White House Communications Team Walks Back Biden Comments on Settlement Payments to Migrant Families

Principal deputy press secretary Karine Jean-Pierre holds a press briefing at the White House, in Washington, May 26, 2021. (Evelyn Hockstein/Reuters)

After a report surfaced that the Biden administration had been considering making settlement payments of $450,000 to migrant families separated at the border under the Trump administration, President Biden dismissed the rumors, calling them “garbage” and insisting that it’s “not gonna happen.”

During a White House briefing Friday, however, deputy press secretary Karine Jean-Pierre walked back the president’s statement, saying “if it saves taxpayer dollars and puts the disastrous history of the previous administration use of ‘zero-tolerance’ and family separation behind us, the president is perfectly comfortable with the Department of Justice settling individuals and families who are currently in litigation with the U.S. government.”

The about-face came after Fox News reporter Peter Doocy asked for clarification on the president’s position.
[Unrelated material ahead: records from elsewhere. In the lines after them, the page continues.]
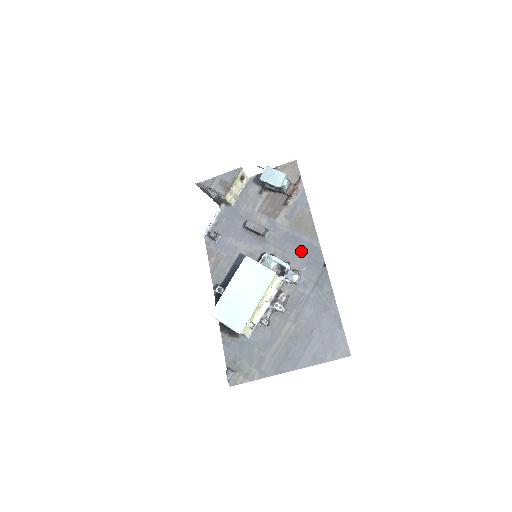
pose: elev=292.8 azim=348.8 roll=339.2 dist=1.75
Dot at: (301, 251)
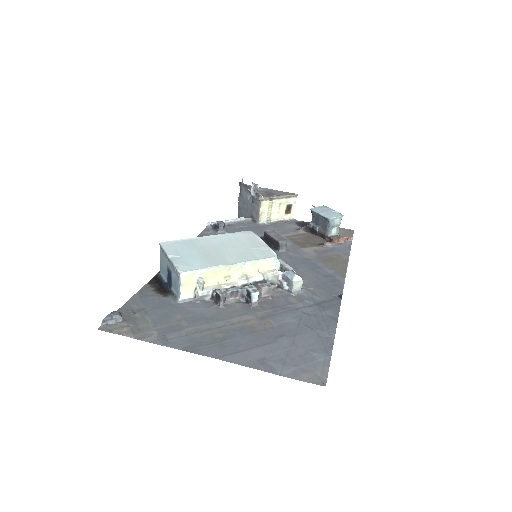
Dot at: (316, 275)
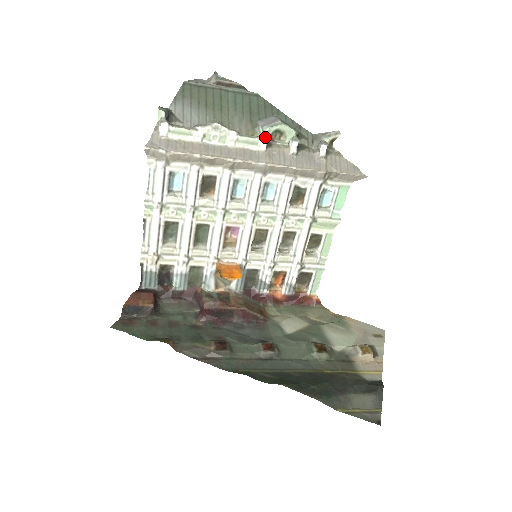
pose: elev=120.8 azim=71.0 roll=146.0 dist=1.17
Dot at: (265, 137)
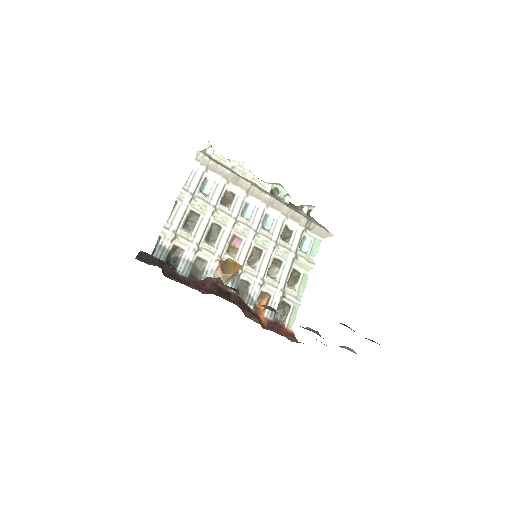
Dot at: (271, 185)
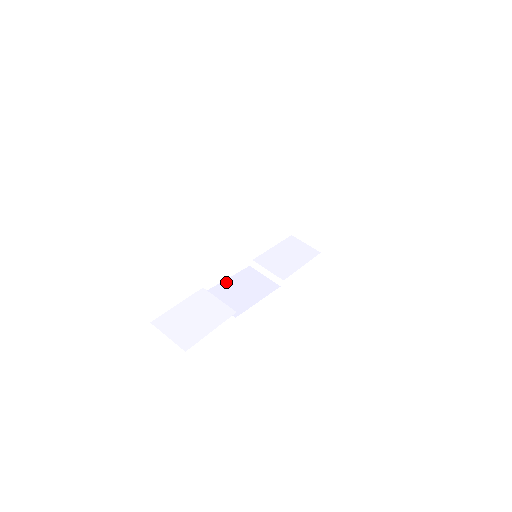
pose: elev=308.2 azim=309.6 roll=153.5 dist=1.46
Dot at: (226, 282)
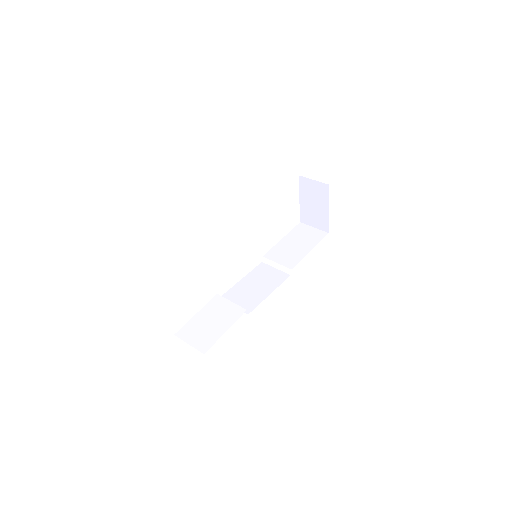
Dot at: (240, 283)
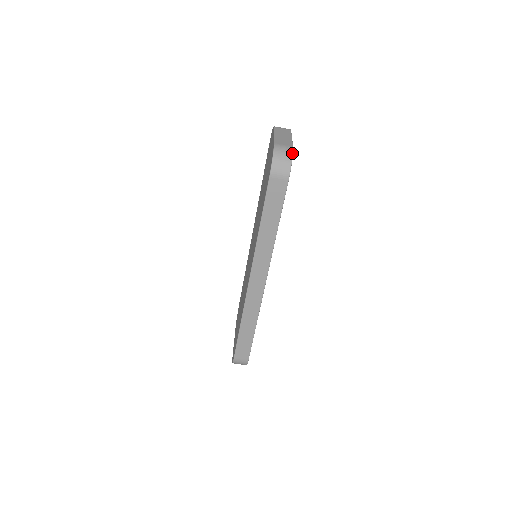
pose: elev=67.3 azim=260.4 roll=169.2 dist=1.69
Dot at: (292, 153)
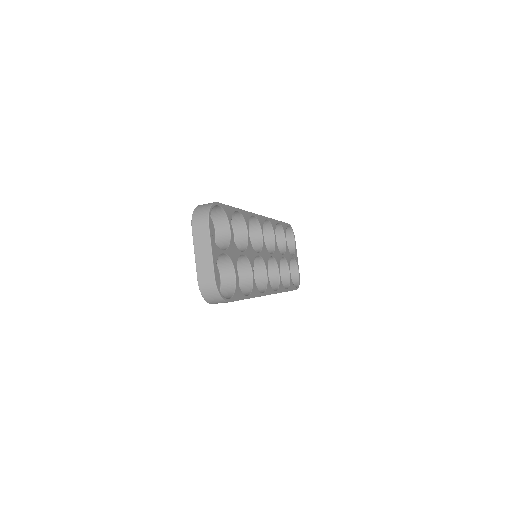
Dot at: (216, 289)
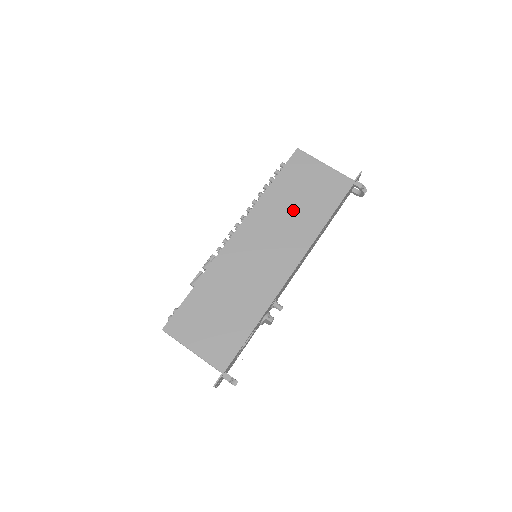
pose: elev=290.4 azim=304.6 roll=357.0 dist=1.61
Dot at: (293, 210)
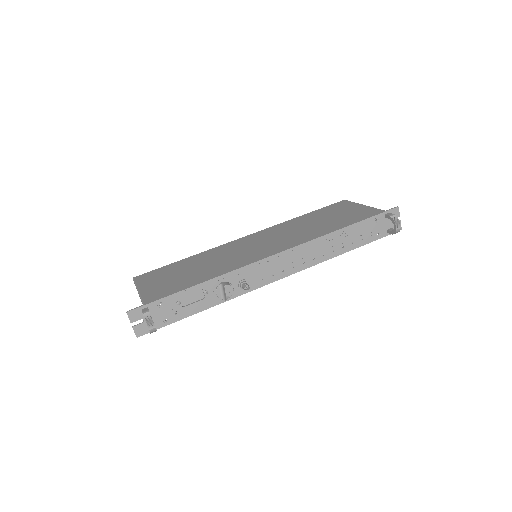
Dot at: (310, 225)
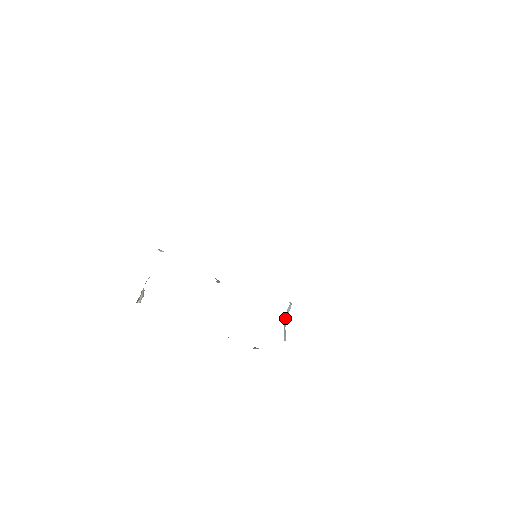
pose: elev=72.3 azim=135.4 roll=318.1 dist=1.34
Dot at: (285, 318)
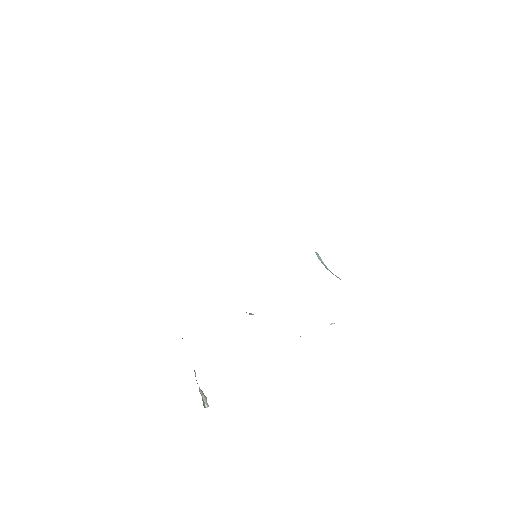
Dot at: occluded
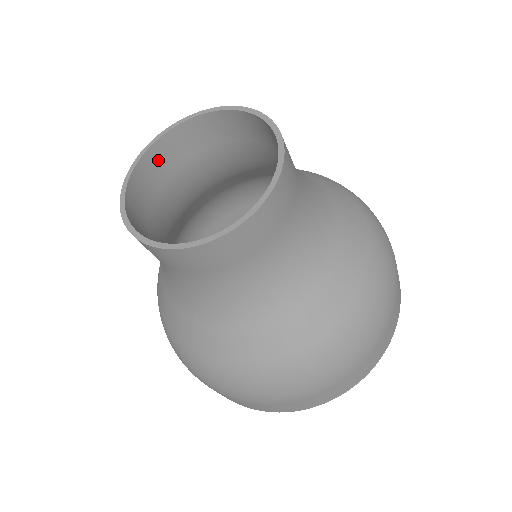
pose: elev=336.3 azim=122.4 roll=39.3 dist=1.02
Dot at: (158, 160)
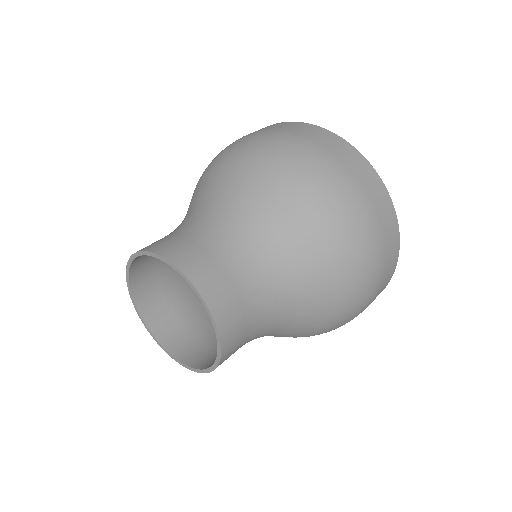
Dot at: (141, 265)
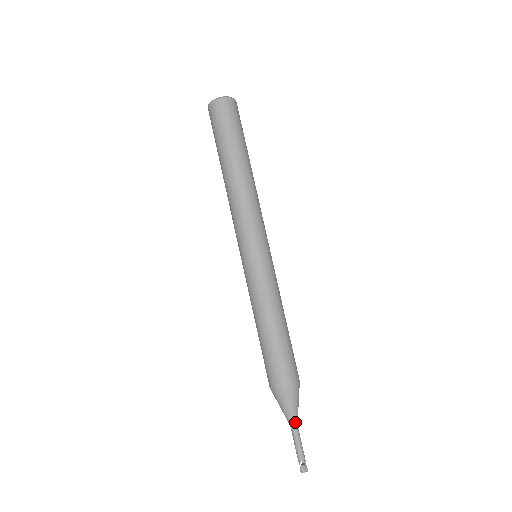
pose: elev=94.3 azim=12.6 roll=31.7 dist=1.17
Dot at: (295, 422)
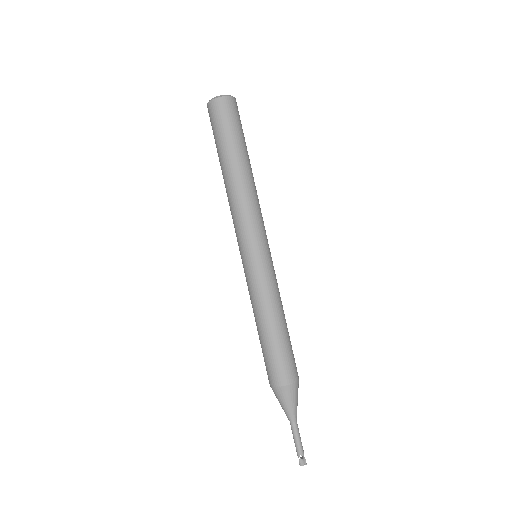
Dot at: (294, 418)
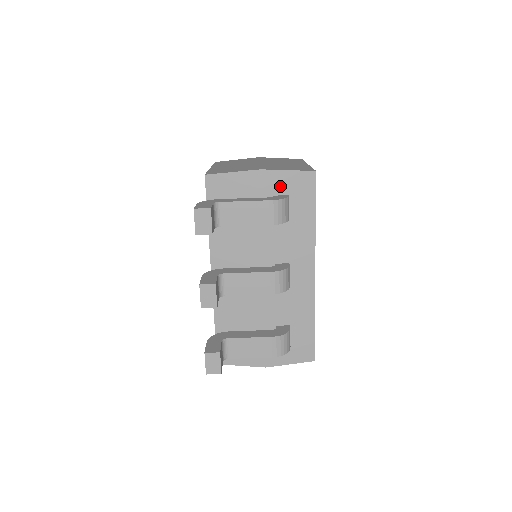
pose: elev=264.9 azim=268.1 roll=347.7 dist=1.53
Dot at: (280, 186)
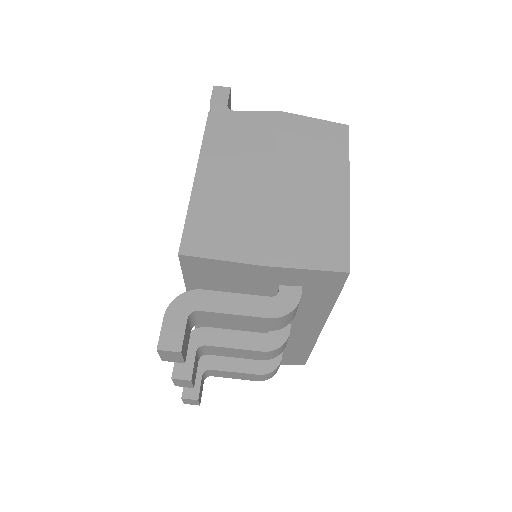
Dot at: (291, 279)
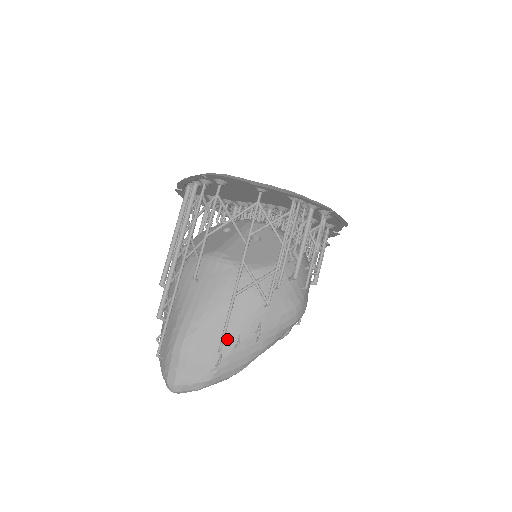
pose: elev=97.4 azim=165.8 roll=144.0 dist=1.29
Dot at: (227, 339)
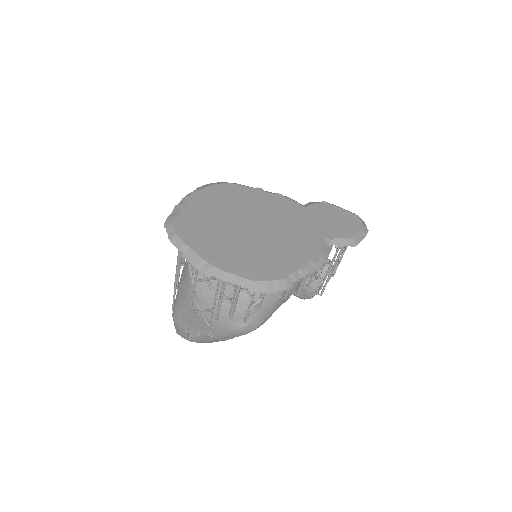
Dot at: (194, 329)
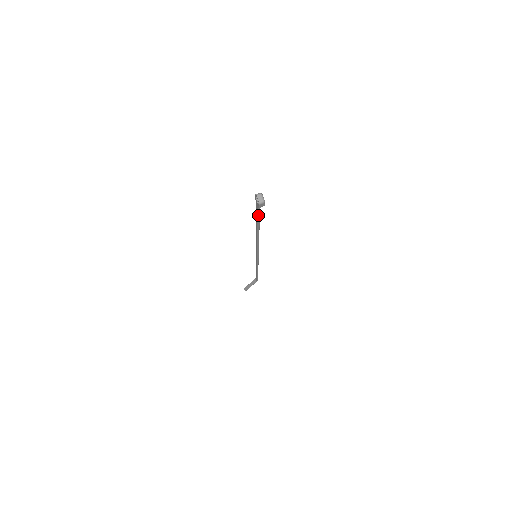
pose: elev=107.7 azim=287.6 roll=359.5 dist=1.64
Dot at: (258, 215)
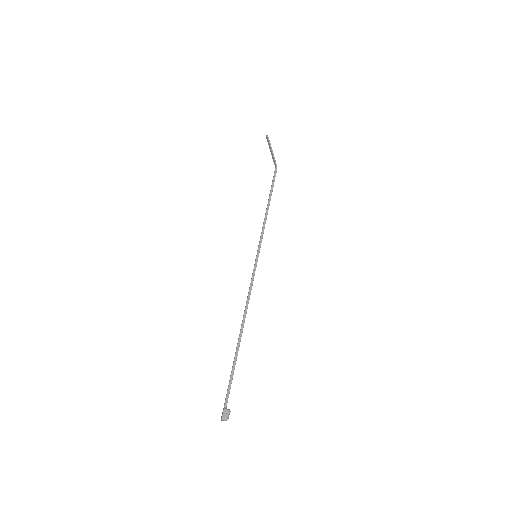
Dot at: (229, 385)
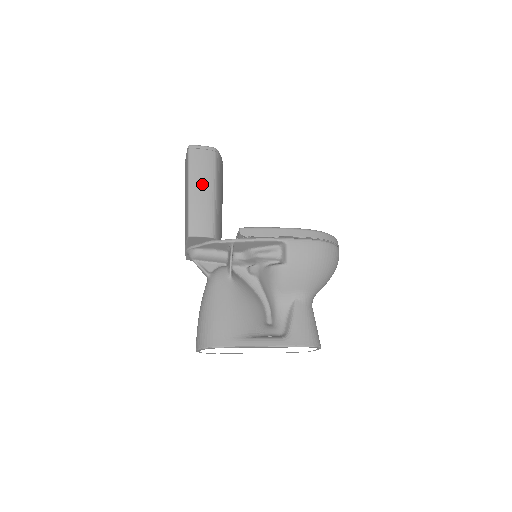
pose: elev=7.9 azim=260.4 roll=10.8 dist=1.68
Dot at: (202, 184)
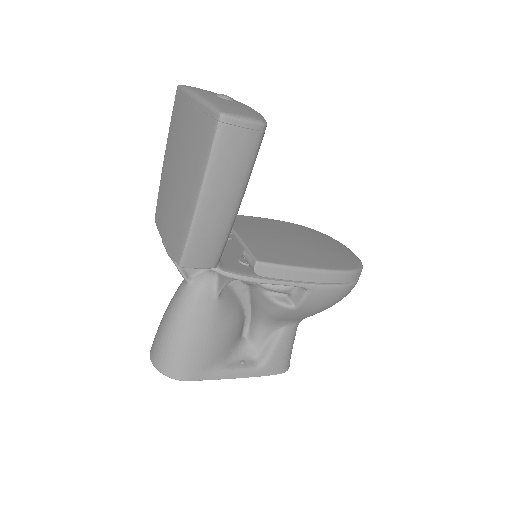
Dot at: (224, 194)
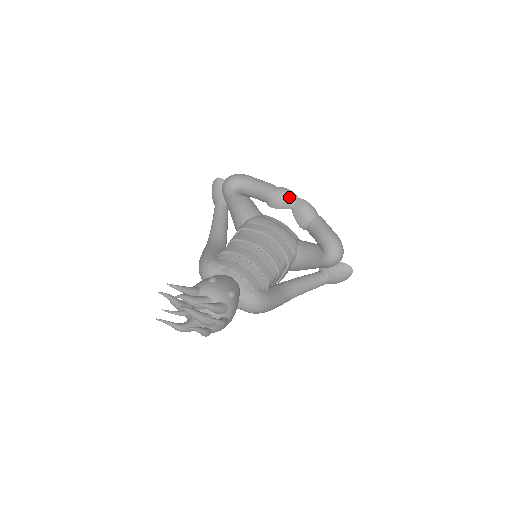
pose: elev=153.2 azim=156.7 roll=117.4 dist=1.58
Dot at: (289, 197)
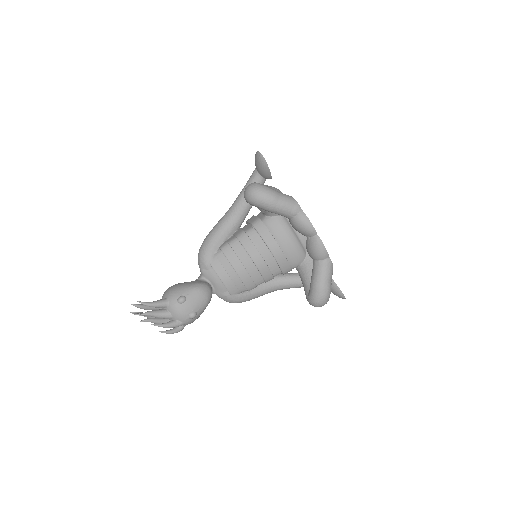
Dot at: (306, 231)
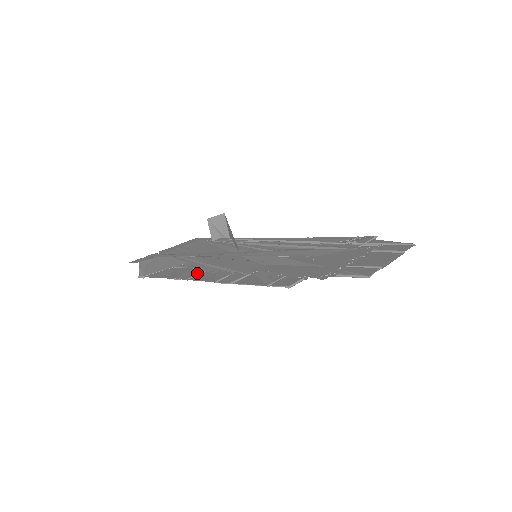
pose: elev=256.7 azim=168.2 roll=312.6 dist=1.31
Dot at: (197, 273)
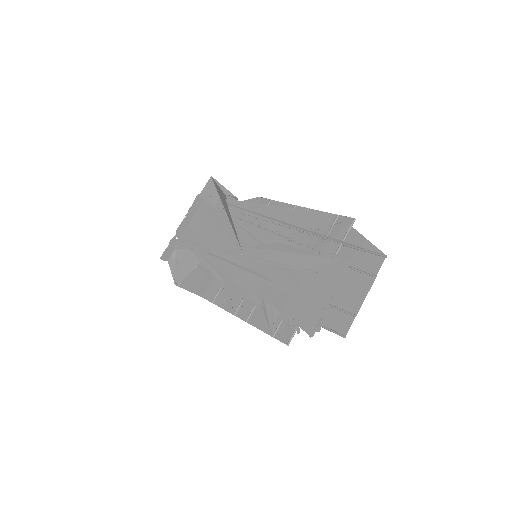
Dot at: (217, 290)
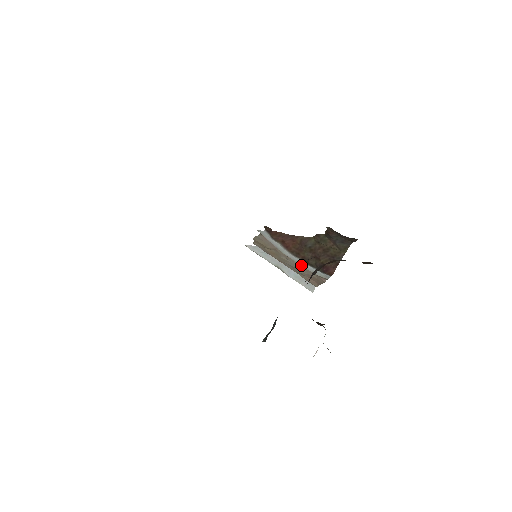
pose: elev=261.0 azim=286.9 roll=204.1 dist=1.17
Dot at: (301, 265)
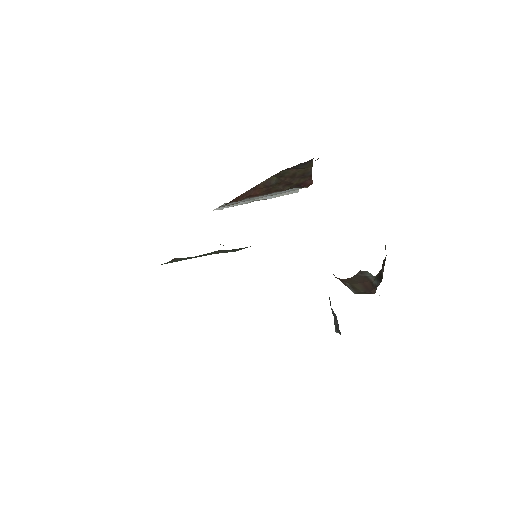
Dot at: occluded
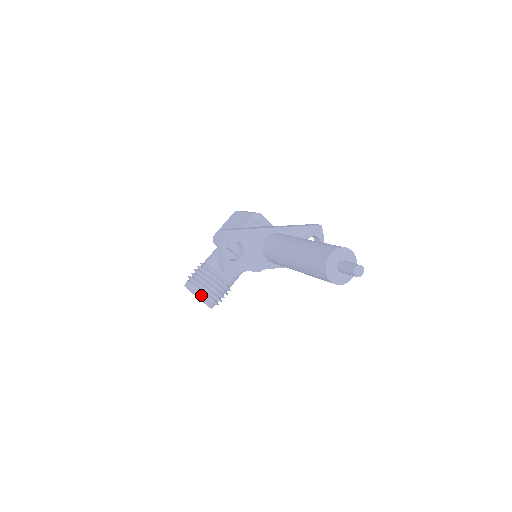
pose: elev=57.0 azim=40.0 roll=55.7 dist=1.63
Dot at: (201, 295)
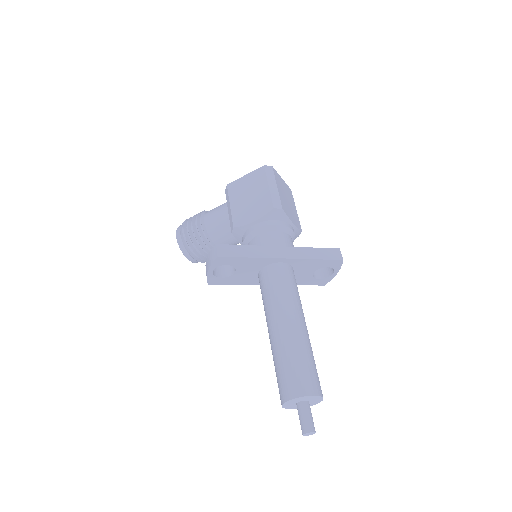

The American Civil Liberties Union has stated the negotiations over compensating immigrants affected by the “zero tolerance policy,” which referred all migrants who entered the country illegally for prosecution, are still underway.

“Biden may not have even fully briefed about the actions of his own DOJ as it carefully considered the crimes committed against thousands of families. But if he follows through on what he said, the president is abandoning a campaign promise to do justice for separated families,” the organization tweeted Wednesday.

The Departments of Justice, Homeland Security and Health and Human Services have been deliberating issuing payments to migrants, as they’re presently embroiled in lawsuits alleging that the government caused enduring psychological trauma in parents and children, sources familiar with the matter told the Wall Street Journal. In total, the reparation package could cost the government more than $1 billion.

The ACLU estimates that approximately 5,500 children were separated from their families at the border under the Trump administration. Government officials project that the number of families eligible for monetary relief will be smaller.

According to the Journal, the average request for damages payment is about $3.4 million per family.